**Activité 1**.
Les affirmations suivantes concordent-elles avec le texte sur la déflation ? (a) Une hausse trop forte du prix de l'essence fait baisser sa consommation globale. (b) Le SMIC est facile à indexer à la baisse. (c) Les économies des consommateurs laissent de la place à de nouveaux produits dans le budget des ménages. Répondez par oui ou non à chacune, en citant mot pour mot les mots du texte qui tranchent.
**Activité 2**.
D'après le texte sur la déflation, pourquoi celle-ci pousserait-elle des entreprises trop endettées à la faillite ? Répondez en une à trois phrases.
**Activité 3**.
Poursuivez le texte sur la déflation à partir de sa dernière phrase.

**Extrait du document**.
= = = = =

Non seulement la baisse des prix alimente la consommation, mais les
économies réalisées par les consommateurs d'une
année sur l'autre permettent à de nouveaux produits toujours
plus innovants de trouver une place dans le budget des ménages ou des
entreprises.
Au contraire,
lorsque le prix d'un article tend à augmenter trop fortement, comme
l'essence, on assiste à une baisse de sa consommation globale, au
point que l'état ne se mette à craindre pour les recettes
fiscales qui s'y rattachent... Alors, vaut il mieux que les prix montent ou
qu'ils baissent pour stimuler la consommation ?
Déflation
et destruction créatrice
Il est souvent
affirmé que la déflation pousserait des entreprises trop
endettées à la faillite, la contraction de leurs chiffres
d'affaires, et plus encore de leurs valeurs ajoutées, ne
permettant pas de payer leurs dettes, et des salaires peu ou pas
ajustés à la baisse. Mais faut il en blâmer la
déflation, ou le recours excessif au crédit, encouragé
par la fiscalité des entreprises ? De même, l'existence d'un
SMIC élevé très difficile à indexer à la
baisse, politiquement parlant, entrainerait un surcroît de
chômage en cas de déflation. Vrai, mais là encore, est-ce
la déflation le problème, ou la rigidité du SMIC ?

= = = = =

**Données fournies**.
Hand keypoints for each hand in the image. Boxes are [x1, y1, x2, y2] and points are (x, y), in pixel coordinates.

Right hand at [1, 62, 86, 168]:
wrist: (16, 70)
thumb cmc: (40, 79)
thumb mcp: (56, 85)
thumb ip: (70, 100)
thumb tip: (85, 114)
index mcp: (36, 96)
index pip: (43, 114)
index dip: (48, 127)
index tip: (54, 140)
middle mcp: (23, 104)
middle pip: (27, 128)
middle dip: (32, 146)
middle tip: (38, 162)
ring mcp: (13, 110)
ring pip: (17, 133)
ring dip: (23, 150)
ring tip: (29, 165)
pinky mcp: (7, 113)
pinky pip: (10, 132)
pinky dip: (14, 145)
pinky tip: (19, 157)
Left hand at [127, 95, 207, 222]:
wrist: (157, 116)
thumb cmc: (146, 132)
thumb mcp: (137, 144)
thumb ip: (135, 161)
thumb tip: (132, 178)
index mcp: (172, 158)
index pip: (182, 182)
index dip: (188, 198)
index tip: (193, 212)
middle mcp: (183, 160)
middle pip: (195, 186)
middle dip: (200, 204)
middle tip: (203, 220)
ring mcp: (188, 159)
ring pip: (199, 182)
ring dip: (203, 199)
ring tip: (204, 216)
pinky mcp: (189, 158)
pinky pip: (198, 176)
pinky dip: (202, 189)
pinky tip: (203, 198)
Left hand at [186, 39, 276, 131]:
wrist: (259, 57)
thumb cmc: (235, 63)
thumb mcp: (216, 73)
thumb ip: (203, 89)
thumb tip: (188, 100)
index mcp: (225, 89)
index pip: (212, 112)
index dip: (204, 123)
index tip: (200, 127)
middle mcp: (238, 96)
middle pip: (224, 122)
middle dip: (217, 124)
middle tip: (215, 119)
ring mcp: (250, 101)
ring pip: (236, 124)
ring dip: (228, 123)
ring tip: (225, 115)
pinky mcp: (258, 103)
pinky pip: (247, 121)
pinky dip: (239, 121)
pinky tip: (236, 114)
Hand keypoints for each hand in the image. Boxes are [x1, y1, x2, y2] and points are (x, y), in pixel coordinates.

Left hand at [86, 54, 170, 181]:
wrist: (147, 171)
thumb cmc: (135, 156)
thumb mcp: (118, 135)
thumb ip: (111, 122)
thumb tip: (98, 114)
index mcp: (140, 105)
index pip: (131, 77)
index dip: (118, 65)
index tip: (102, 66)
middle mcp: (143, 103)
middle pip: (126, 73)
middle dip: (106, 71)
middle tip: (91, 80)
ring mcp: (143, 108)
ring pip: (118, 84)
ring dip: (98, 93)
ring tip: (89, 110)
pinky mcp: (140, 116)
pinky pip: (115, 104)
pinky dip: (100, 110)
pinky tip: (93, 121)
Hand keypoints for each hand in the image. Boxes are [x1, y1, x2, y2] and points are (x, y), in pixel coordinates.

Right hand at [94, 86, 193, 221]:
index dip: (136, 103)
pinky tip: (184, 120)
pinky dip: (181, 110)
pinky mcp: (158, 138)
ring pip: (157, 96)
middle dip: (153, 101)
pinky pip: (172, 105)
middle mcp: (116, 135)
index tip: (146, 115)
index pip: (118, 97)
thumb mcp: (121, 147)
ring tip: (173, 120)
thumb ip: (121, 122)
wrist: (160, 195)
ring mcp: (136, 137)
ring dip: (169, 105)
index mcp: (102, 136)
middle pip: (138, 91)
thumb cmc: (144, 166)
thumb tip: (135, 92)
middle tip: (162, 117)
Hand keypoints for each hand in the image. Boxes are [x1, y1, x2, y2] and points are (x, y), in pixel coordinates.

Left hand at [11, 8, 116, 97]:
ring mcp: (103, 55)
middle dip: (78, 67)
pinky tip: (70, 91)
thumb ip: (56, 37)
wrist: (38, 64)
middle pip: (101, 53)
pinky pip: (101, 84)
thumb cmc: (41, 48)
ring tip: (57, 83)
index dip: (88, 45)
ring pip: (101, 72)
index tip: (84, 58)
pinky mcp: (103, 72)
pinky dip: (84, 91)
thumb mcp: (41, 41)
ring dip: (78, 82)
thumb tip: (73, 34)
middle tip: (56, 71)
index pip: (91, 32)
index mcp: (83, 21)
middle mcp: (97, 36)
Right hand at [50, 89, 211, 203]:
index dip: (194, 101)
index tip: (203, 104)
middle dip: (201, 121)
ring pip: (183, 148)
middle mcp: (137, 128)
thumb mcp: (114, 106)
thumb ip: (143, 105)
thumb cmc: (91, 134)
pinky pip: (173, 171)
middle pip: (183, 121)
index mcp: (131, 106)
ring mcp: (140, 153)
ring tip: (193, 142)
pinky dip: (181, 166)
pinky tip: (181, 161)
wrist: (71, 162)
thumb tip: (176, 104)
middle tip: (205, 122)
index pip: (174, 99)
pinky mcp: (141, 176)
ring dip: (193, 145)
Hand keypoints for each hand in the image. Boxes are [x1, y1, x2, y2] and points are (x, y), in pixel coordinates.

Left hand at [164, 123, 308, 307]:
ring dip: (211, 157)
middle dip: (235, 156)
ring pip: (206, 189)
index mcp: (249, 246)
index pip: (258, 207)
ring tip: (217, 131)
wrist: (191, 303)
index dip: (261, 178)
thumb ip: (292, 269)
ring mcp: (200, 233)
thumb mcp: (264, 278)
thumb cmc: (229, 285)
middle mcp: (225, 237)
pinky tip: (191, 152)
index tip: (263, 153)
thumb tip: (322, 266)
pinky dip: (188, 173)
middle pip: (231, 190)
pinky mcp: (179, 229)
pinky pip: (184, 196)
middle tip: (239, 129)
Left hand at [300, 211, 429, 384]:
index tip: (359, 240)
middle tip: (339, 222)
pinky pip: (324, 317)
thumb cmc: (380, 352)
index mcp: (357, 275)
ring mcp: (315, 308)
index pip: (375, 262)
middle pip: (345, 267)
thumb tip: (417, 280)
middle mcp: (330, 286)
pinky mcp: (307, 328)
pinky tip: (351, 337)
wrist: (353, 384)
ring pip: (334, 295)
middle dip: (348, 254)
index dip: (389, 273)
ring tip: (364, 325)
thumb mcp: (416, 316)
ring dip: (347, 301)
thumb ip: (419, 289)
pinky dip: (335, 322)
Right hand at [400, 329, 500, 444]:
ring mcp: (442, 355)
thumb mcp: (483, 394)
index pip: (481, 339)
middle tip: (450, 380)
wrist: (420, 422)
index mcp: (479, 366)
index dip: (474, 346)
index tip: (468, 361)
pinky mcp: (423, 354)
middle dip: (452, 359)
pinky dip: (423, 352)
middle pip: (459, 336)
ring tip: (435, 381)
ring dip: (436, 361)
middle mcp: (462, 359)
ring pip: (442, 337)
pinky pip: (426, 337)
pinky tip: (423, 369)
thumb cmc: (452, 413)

= = = = =

**Réponse 1**.
(a) Oui : « lorsque le prix d'un article tend à augmenter trop fortement, comme l'essence, on assiste à une baisse de sa consommation globale ».
(b) Non : « un SMIC élevé très difficile à indexer à la baisse ».
(c) Oui : « les économies réalisées par les consommateurs d'une année sur l'autre permettent à de nouveaux produits toujours plus innovants de trouver une place dans le budget des ménages ».

**Réponse 2**.
La contraction de leur chiffre d'affaires, et plus encore de leur valeur ajoutée, ne leur permettrait plus de payer leurs dettes. Elle ne leur permettrait pas non plus de payer des salaires peu ou pas ajustés à la baisse.

**Réponse 3**.
L'école
économique autrichienne nous enseigne que tout ajustement à la
hausse ou à la baisse de la masse monétaire par rapport
à la quantité de biens et services à échanger
crée des gagnants et des perdants. En phase d'inflation, ceux qui ont
la faculté de créer de la monnaie – les banques --
sont gagnantes, du moins tant qu'elles arrivent à conserver le
phénomène sous contrôle, car l'augmentation de leur
volume d'affaire précède la répercussion sur les prix de
leurs émissions monétaires, alors que ceux qui s'inscrivent
à l'aval du cycle de circulation de la monnaie, vous et moi, sommes
les perdants, le pouvoir d'achat de notre monnaie étant inexorablement
rogné. Mais que l'inflation monétaire dérape, et
les banques deviennent aussi perdantes, car alors leurs crédits
à taux fixe et à longue durée deviennent
déficitaires... Et c'est précisément ce risque que porte
en germe l'expansion monétaire actuellement conduite par la FED.
En phase de
baisse des prix, les salaires ne s'ajustant pas facilement à la
baisse, ceux qui conservent leur emploi, et donc leur
rémunération, sont gagnants, alors que les producteurs
incapables de gagner la productivité nécessaire pour payer
emprunts et salaires sont obligés de licencier ou de déclarer
faillite. Ce faisant, ils libèrent de la main d'oeuvre et des actifs
qui pourront s'employer ailleurs en vue de satisfaire les besoins des
consommateurs en produits nouveaux et moins chers que la génération
précédente – à condition que les politiques
menées n'empêchent pas ces mutations. La baisse des prix peut
donc agir comme un puissant stimulant de la consommation, sans qu'il soit
besoin du moindre plan de relance, mais à condition que tous les
obstacles fiscaux et réglementaires à l'adaptation des agents
économiques soient levés.
La
déflation n'est qu'un symptôme, pas le mal
La
"déflation", lorsqu'elle résulte de gains de
productivité, n'est pas le mal. Elle n'est qu'un symptôme d'un
épisode de destruction créatrice, selon l'expression de
l'économiste Josef Schumpeter, particulièrement intense.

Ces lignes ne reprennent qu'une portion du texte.